• [MATERIAL FOR THIS EXERCISE]
----
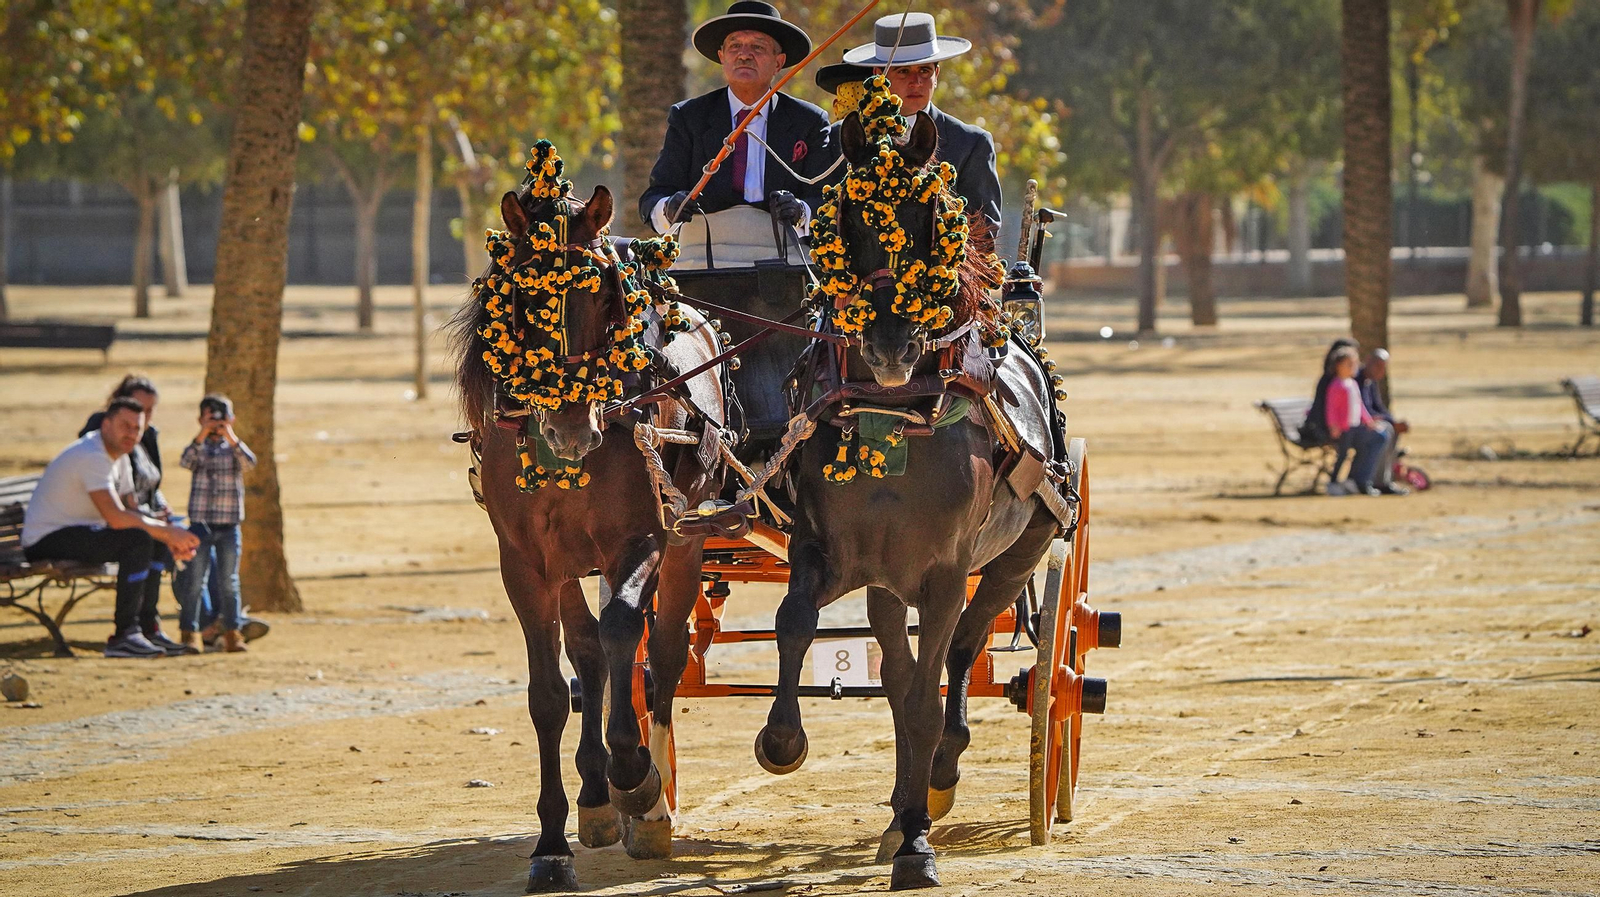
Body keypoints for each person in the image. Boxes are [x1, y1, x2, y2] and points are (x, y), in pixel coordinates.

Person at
----
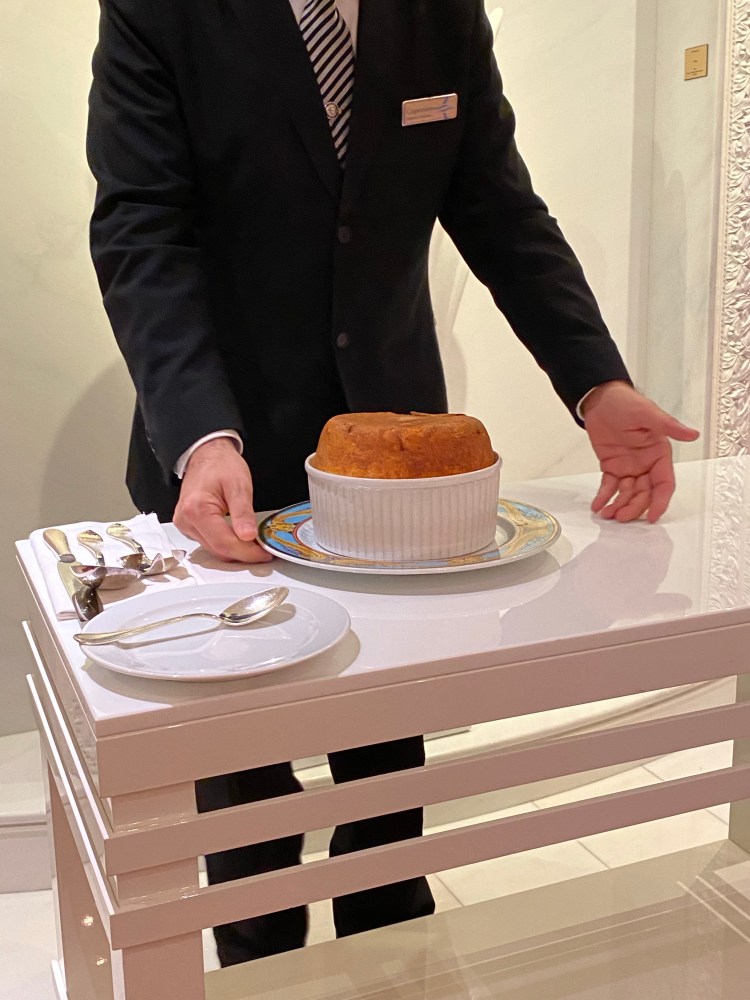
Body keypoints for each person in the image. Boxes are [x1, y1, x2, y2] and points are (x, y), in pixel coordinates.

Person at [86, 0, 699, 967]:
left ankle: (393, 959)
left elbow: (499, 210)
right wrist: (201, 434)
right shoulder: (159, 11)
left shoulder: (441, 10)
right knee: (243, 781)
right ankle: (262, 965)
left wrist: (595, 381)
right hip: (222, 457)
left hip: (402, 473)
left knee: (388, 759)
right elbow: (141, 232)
----
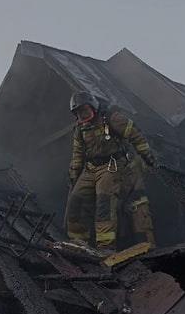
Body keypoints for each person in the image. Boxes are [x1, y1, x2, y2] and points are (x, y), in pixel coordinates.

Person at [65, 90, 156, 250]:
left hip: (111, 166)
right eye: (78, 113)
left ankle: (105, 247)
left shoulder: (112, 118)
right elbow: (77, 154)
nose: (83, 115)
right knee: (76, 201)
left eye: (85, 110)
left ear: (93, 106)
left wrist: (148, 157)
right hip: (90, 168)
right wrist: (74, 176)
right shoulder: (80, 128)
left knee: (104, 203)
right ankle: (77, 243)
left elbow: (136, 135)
----
• [AIM OF THE TASK]
Establish how many lines of the entries hold the word "ankle", giving nothing but the number.

• [EXERCISE SOLUTION]
4